Another eye-safety issue that gets little attention, but is worth noting, concerns travel to and from school. Too many times, in a vehicle in which the toddler is safely secured in a car seat and the older kids are under seatbelts in the back seat, there remain numerous toys, lunchboxes, pens, water bottles, and other objects that become projectiles during a crash or an extremely abrupt stop. Make sure your entire car or van is a safe environment before transporting children.
Early Detection Saves Vision
Although many school systems require eye examinations for students early in the year, your child's eyes should be examined during regular pediatric appointments, and vision tests can begin at age three. It’s a good idea to have your child’s vision checked before school starts. Doing so may provide a head start on getting fitted for eyeglasses, but early detection of serious conditions is equally important.
Astigmatism is a naturally occurring, treatable condition of the eye that causes blurred or distorted vision. Most people have it to some degree, but children may not recognize the symptoms. If left untreated, astigmatism in one eye can cause amblyopia, the most common vision impairment in children.

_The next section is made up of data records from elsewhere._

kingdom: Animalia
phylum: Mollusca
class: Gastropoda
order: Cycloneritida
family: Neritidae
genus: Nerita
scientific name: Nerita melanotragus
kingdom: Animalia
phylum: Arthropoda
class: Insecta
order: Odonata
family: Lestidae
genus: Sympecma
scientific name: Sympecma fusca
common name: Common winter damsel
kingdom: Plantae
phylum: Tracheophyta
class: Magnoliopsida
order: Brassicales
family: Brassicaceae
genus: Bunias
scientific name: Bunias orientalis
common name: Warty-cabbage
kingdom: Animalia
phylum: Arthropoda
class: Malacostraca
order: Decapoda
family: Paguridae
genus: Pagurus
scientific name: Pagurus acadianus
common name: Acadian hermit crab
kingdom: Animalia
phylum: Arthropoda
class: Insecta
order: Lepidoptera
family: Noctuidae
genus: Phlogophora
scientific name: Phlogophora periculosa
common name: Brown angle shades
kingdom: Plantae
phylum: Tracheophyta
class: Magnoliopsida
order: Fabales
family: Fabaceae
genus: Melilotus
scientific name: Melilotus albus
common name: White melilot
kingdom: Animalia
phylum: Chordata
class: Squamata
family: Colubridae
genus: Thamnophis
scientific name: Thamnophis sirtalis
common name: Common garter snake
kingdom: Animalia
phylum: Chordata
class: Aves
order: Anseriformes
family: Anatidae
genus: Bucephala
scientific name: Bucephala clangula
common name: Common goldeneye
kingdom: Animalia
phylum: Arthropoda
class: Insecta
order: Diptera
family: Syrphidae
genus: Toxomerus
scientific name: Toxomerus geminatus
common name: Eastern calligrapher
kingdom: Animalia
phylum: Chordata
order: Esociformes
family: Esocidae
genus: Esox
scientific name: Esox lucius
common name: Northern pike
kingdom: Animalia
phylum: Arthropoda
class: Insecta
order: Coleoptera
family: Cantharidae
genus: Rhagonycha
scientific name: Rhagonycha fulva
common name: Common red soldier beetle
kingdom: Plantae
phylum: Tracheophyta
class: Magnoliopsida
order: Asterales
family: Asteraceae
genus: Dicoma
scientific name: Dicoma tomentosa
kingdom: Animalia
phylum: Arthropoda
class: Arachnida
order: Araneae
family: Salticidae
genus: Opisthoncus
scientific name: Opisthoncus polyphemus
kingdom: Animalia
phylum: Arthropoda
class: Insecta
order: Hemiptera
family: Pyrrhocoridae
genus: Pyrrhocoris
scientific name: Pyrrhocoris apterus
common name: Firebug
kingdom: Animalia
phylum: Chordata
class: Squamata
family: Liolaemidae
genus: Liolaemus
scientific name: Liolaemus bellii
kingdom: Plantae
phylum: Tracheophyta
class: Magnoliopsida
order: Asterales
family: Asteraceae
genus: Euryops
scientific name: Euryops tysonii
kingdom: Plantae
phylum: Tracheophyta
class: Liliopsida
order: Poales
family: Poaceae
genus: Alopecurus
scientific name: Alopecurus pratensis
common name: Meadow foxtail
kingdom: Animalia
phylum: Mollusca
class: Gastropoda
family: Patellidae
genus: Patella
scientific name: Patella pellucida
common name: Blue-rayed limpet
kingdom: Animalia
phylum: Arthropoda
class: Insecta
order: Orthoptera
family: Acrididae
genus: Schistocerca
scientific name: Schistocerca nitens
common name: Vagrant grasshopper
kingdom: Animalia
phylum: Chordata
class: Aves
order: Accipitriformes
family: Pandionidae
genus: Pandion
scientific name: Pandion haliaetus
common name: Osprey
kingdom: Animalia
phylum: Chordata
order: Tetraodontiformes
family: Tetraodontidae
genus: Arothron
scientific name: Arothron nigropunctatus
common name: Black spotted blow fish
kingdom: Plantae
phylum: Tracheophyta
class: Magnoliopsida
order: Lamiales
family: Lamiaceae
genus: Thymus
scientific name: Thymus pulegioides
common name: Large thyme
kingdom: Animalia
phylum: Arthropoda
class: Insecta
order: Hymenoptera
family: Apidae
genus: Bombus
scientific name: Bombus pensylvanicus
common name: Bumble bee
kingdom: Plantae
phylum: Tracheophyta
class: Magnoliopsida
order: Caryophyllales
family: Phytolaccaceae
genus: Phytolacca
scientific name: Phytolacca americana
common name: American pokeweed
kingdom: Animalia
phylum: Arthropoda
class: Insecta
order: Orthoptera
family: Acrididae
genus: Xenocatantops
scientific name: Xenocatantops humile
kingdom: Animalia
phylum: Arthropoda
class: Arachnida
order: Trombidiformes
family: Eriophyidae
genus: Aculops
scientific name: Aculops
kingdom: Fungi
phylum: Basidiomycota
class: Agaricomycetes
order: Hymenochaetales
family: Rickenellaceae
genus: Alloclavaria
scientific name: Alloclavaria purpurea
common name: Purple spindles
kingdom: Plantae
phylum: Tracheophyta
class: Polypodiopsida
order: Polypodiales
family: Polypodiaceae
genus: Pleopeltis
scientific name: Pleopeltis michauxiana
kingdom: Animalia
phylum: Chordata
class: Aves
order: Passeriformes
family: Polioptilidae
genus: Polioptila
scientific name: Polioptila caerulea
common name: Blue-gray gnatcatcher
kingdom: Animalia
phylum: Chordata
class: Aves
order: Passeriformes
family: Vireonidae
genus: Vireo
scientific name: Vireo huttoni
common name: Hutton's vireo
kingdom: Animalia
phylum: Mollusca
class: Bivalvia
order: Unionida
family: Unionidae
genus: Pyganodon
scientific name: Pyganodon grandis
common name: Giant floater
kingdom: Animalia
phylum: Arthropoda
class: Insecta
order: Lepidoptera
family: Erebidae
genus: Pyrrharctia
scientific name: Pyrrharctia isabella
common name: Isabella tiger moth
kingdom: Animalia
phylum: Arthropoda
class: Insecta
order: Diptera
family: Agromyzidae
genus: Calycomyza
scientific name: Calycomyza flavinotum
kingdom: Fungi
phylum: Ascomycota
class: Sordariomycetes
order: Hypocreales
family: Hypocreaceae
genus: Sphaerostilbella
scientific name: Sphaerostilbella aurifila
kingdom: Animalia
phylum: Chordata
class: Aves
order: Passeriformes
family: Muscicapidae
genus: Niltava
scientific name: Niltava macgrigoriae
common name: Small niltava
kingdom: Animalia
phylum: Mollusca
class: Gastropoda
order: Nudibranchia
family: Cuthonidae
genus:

Commonly known as "lazy eye,” amblyopia is marked by reduced vision in one eye. The condition usually begins when the weaker eye, though it may appear normal, is not able to focus as well as the other, causing the brain to favor the stronger eye. Amblyopia almost always is detectable before age six, and because connections between the eye and brain are formed in childhood, so early diagnosis and treatment is important.
Strabismus, or crossed eyes, is a condition that causes the eyes not to line up in the same direction or look at the same place at the same time. Though strabismus can be a result of severe farsightedness, it usually is caused by poor eye muscle control. Strabismus typically develops in infants and young children by age three, and most adults who have the condition have had it since childhood.
Watch for signs that suggest a condition is present or is developing. Squinting while writing or watching television, a sudden lack of interest in reading, or crossing eyes may be indicators. Talk to your family’s pediatrician if you suspect your child has nearsightedness, farsightedness, or astigmatism.